When you copy the entries, keep every word exactly as it is and drop the images.

***** RECORDS FOR THIS TASK

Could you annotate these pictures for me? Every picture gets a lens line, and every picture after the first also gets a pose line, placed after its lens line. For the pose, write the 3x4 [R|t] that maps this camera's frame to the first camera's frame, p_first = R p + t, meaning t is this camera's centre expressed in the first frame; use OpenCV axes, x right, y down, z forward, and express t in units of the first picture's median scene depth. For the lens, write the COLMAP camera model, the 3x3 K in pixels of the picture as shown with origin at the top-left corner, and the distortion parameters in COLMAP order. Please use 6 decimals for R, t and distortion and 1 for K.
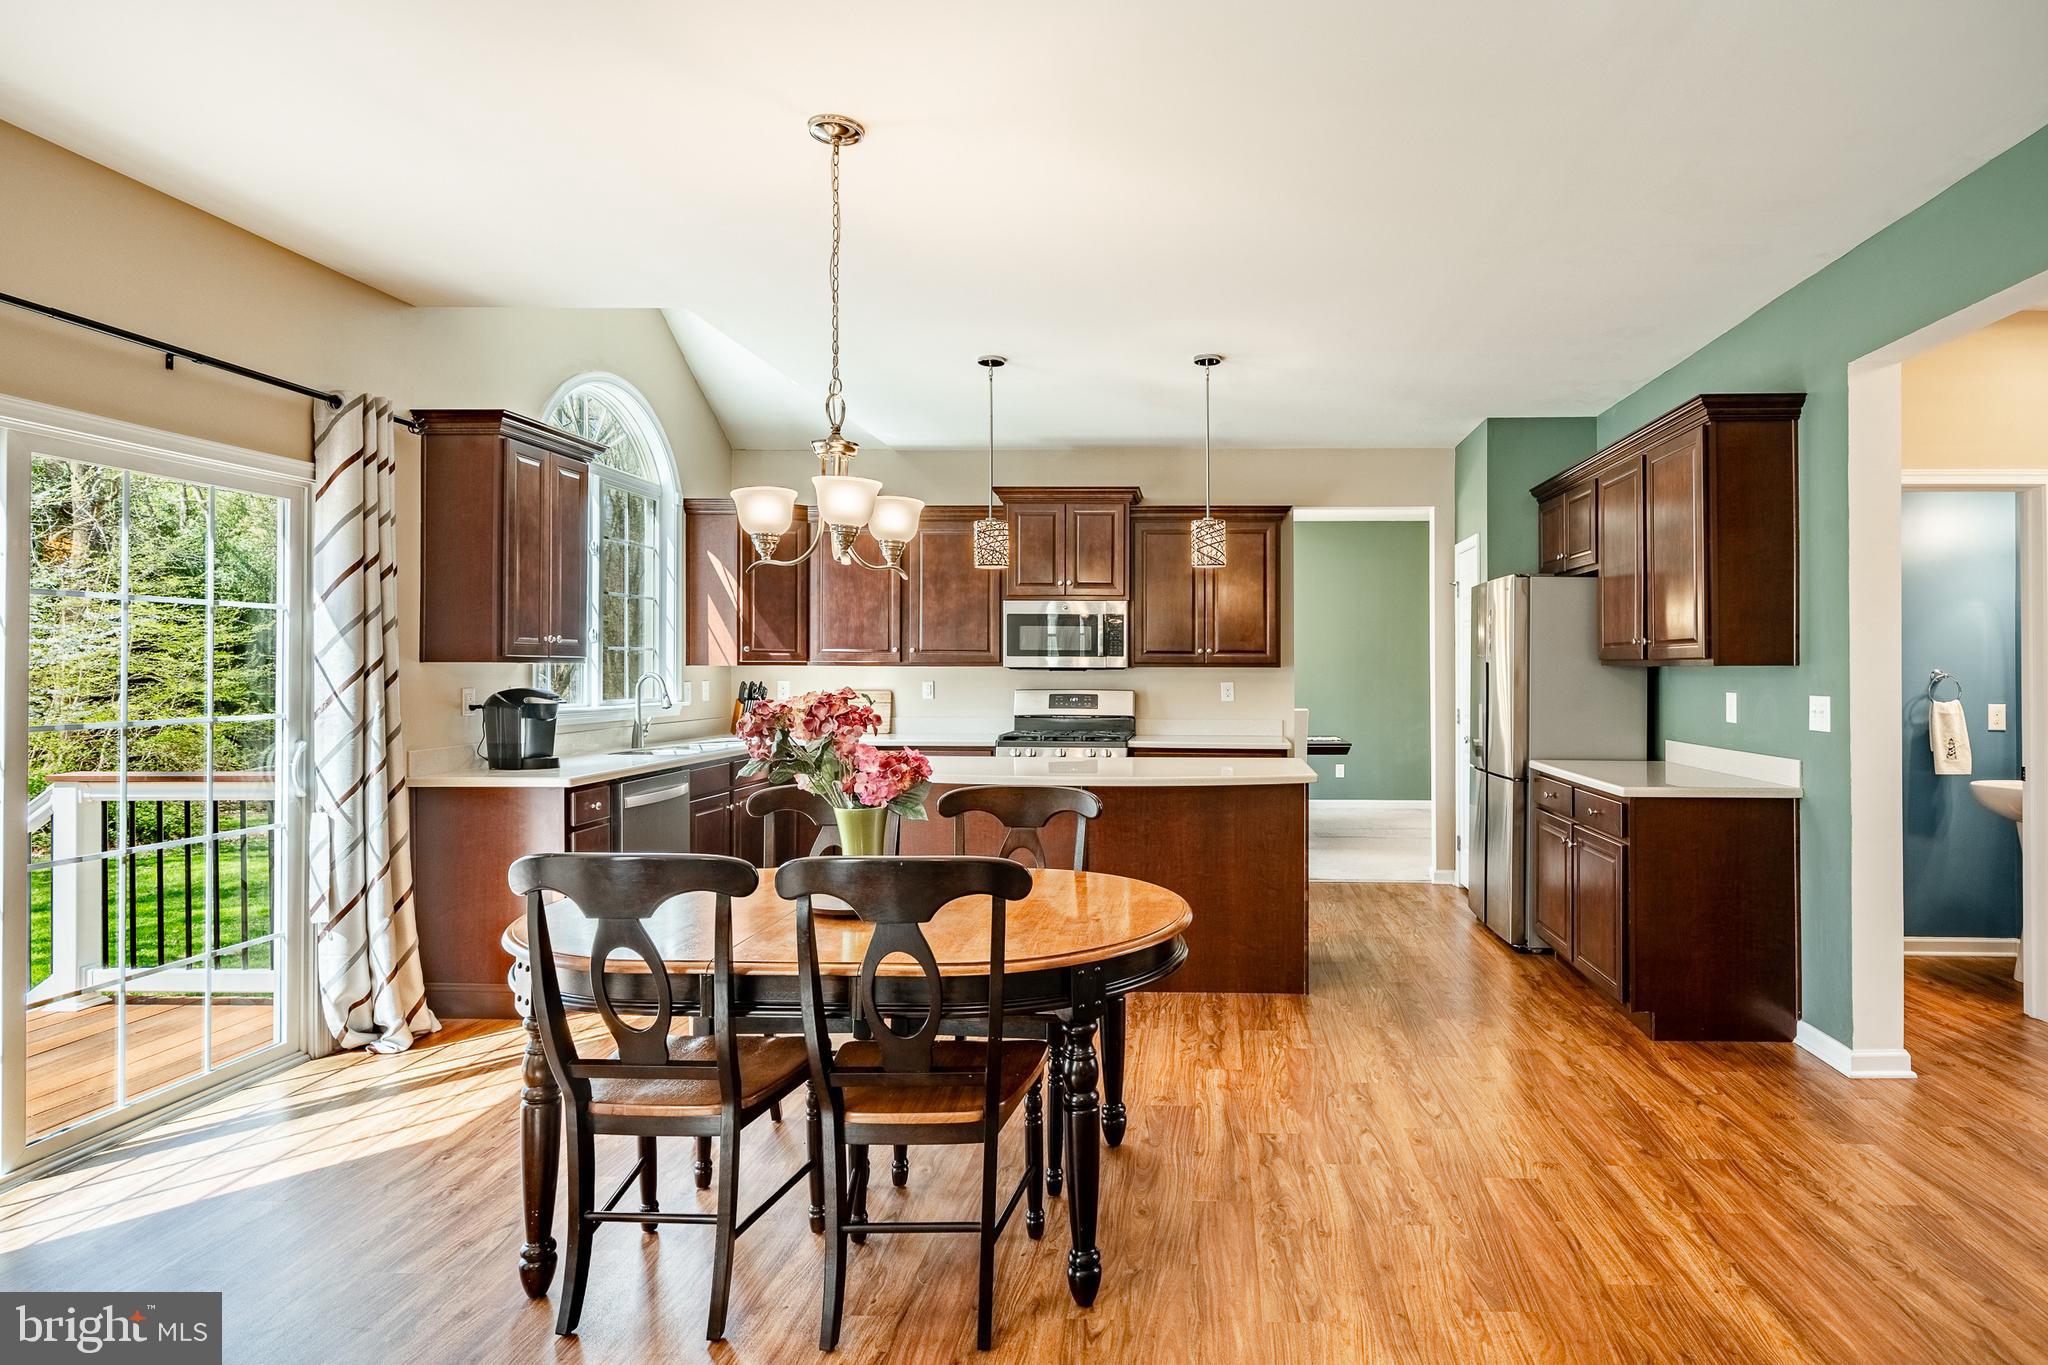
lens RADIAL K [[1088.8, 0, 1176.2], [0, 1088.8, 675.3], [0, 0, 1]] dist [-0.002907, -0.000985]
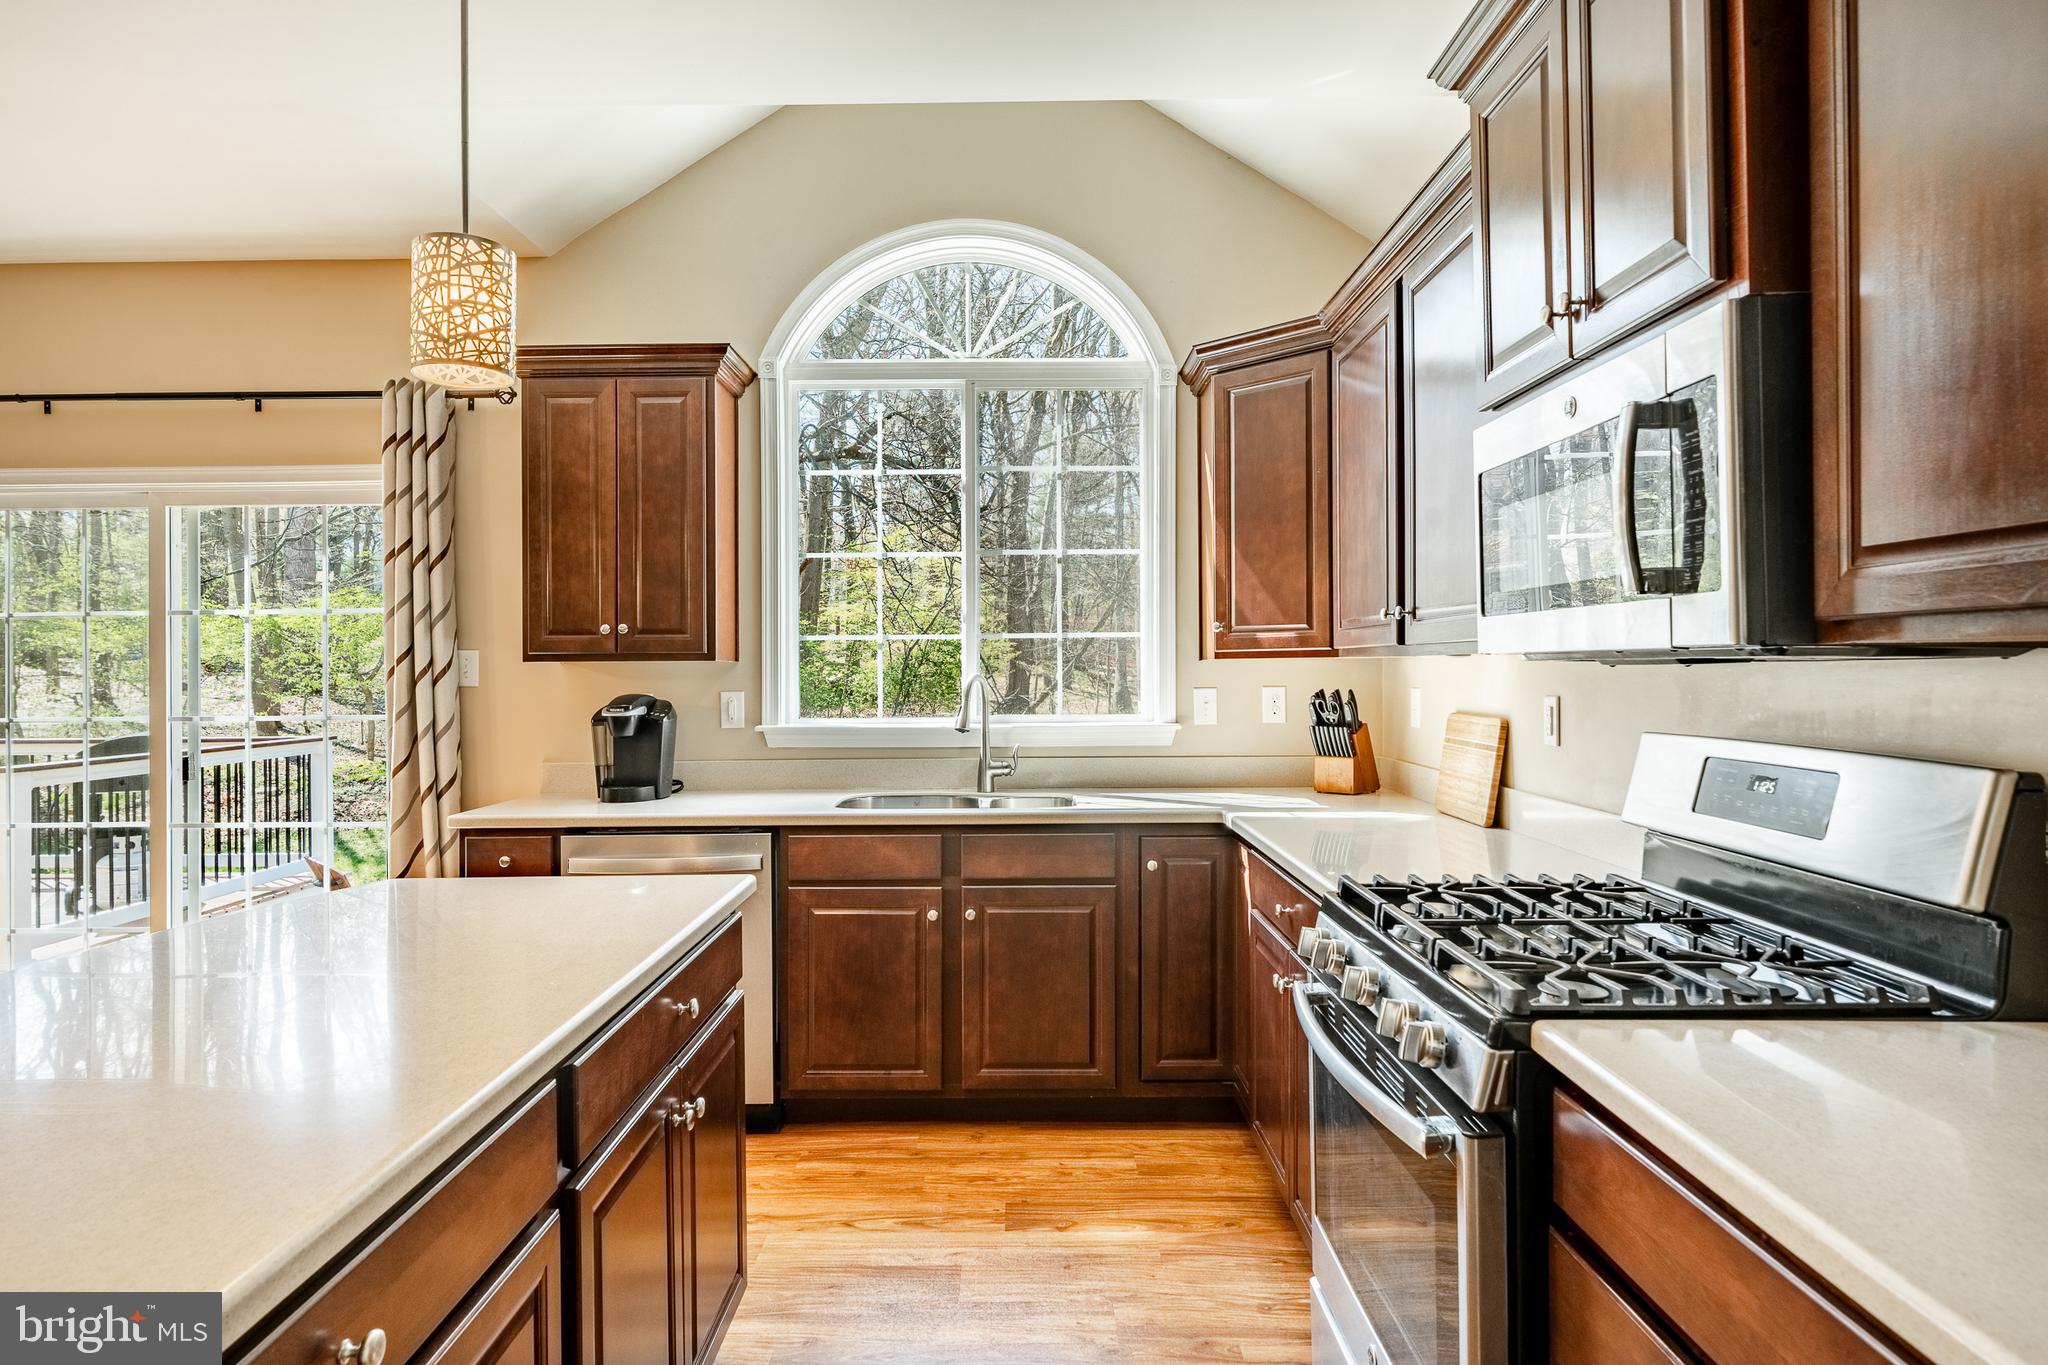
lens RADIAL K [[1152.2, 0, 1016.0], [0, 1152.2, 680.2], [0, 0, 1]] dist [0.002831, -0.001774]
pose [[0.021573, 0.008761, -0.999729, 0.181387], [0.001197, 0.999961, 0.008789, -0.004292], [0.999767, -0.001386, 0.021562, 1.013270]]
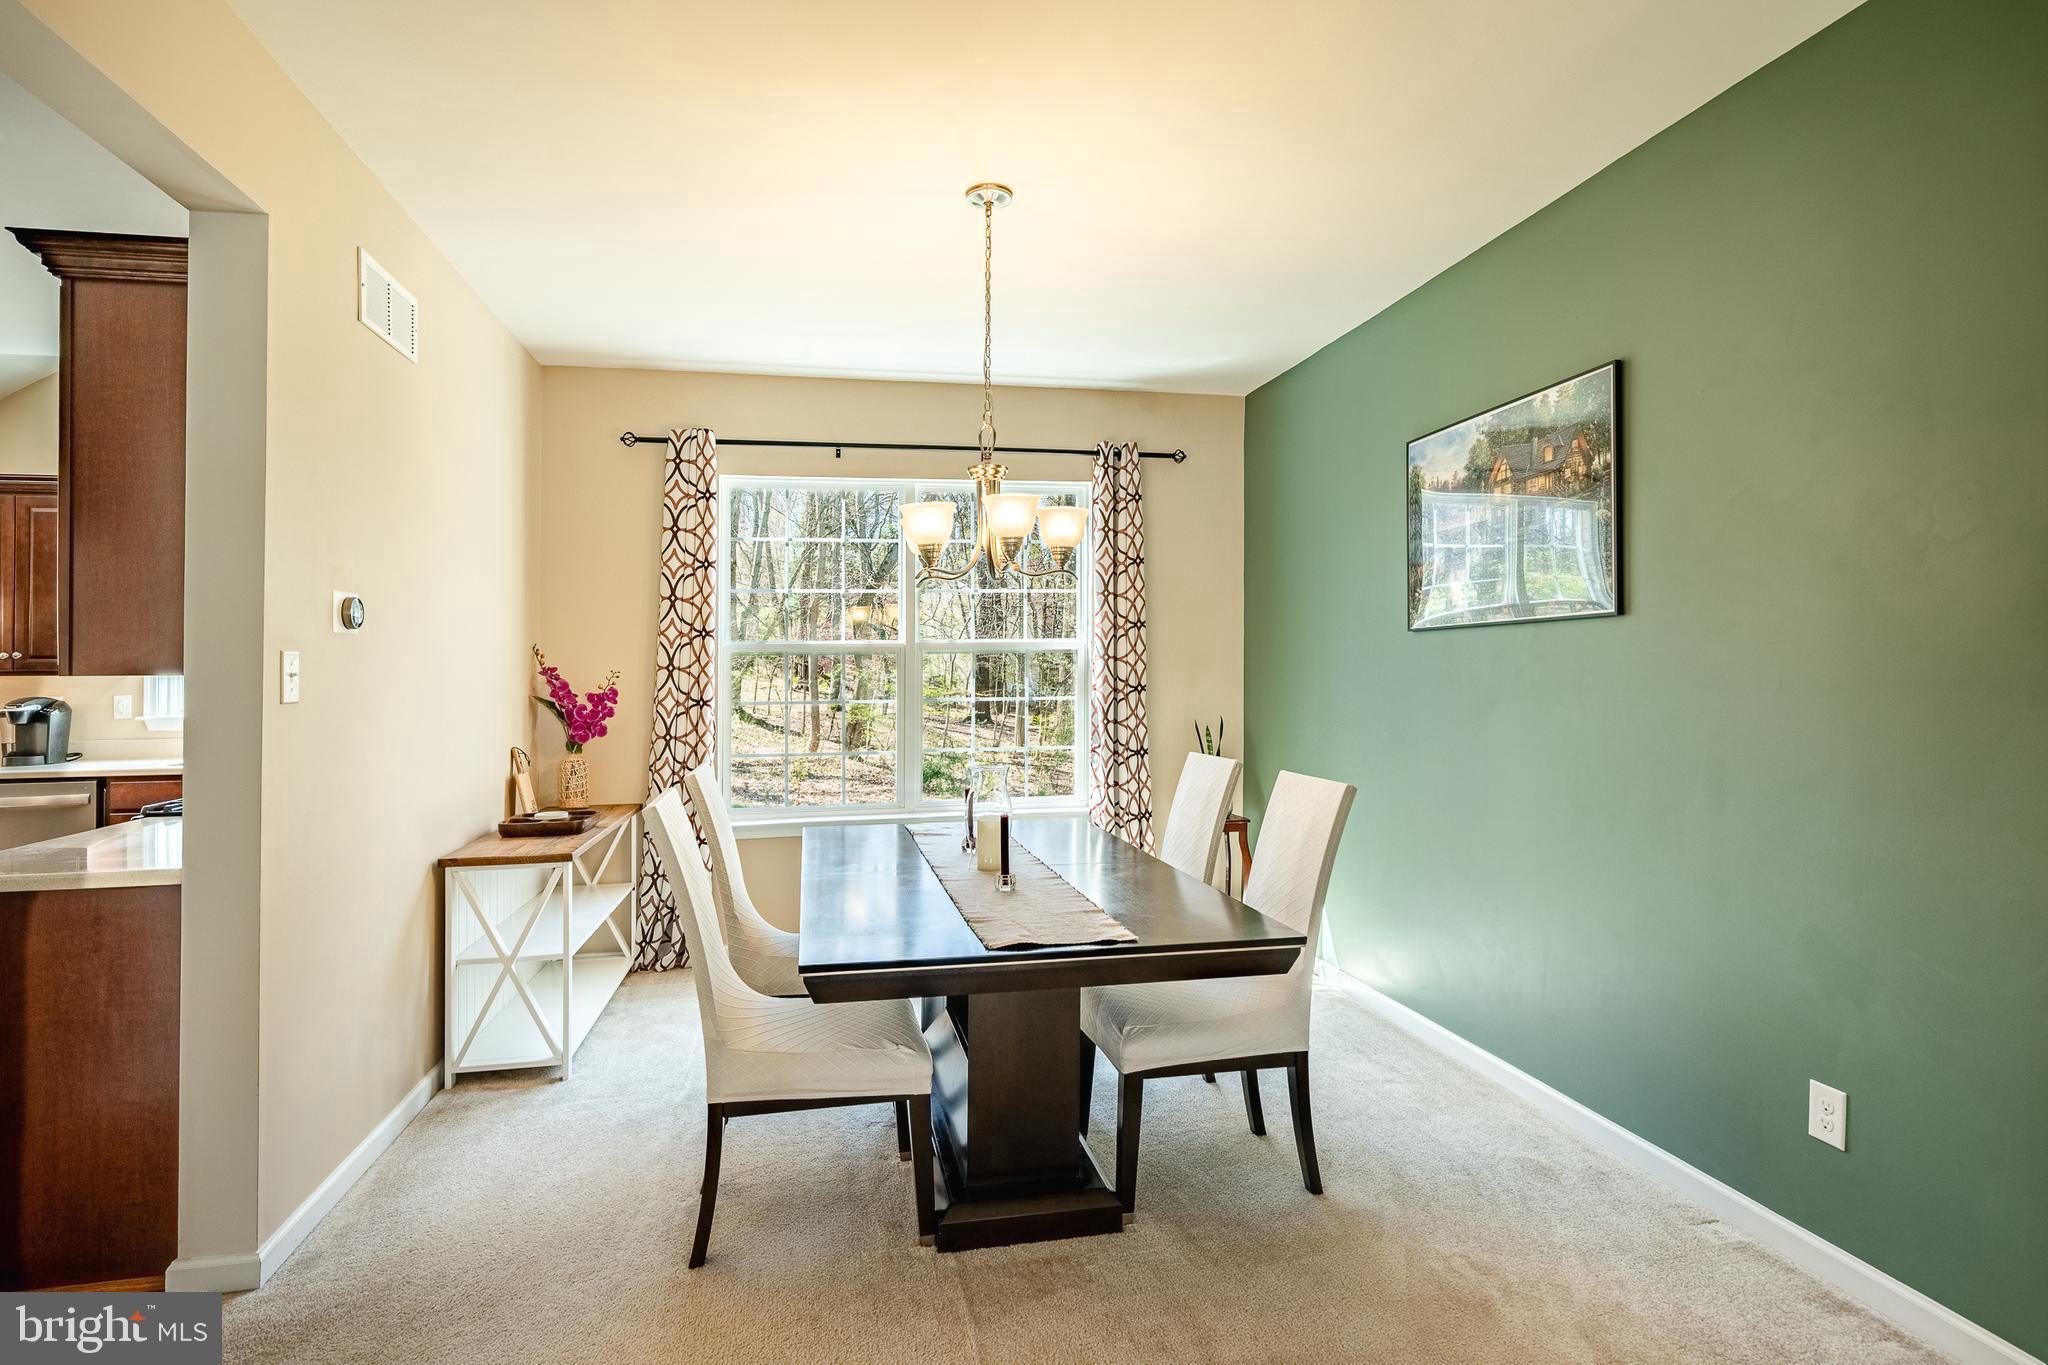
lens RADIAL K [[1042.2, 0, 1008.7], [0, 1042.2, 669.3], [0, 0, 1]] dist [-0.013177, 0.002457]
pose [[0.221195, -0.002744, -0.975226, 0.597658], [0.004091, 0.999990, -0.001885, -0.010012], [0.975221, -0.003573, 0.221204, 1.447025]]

**********

__TASK RESPONSE__.
Could you annotate these pictures for me? Every picture gets a lens line, and every picture after the first also gets a pose line, placed after its lens line. For the pose, write the 3x4 [R|t] that maps this camera's frame to the first camera's frame, p_first = R p + t, meaning t is this camera's centre expressed in the first frame; use OpenCV axes, x right, y down, z forward, and express t in units of the first picture's median scene depth. For the lens, write the COLMAP camera model, the 3x3 K in pixels of the picture as shown with origin at the top-left corner, and the distortion parameters in COLMAP order. Please use 6 decimals for R, t and distortion and 1 for K.
lens RADIAL K [[1088.8, 0, 1176.2], [0, 1088.8, 675.3], [0, 0, 1]] dist [-0.002907, -0.000985]
lens RADIAL K [[1152.2, 0, 1016.0], [0, 1152.2, 680.2], [0, 0, 1]] dist [0.002831, -0.001774]
pose [[0.021573, 0.008761, -0.999729, 0.181387], [0.001197, 0.999961, 0.008789, -0.004292], [0.999767, -0.001386, 0.021562, 1.013270]]
lens RADIAL K [[1042.2, 0, 1008.7], [0, 1042.2, 669.3], [0, 0, 1]] dist [-0.013177, 0.002457]
pose [[0.221195, -0.002744, -0.975226, 0.597658], [0.004091, 0.999990, -0.001885, -0.010012], [0.975221, -0.003573, 0.221204, 1.447025]]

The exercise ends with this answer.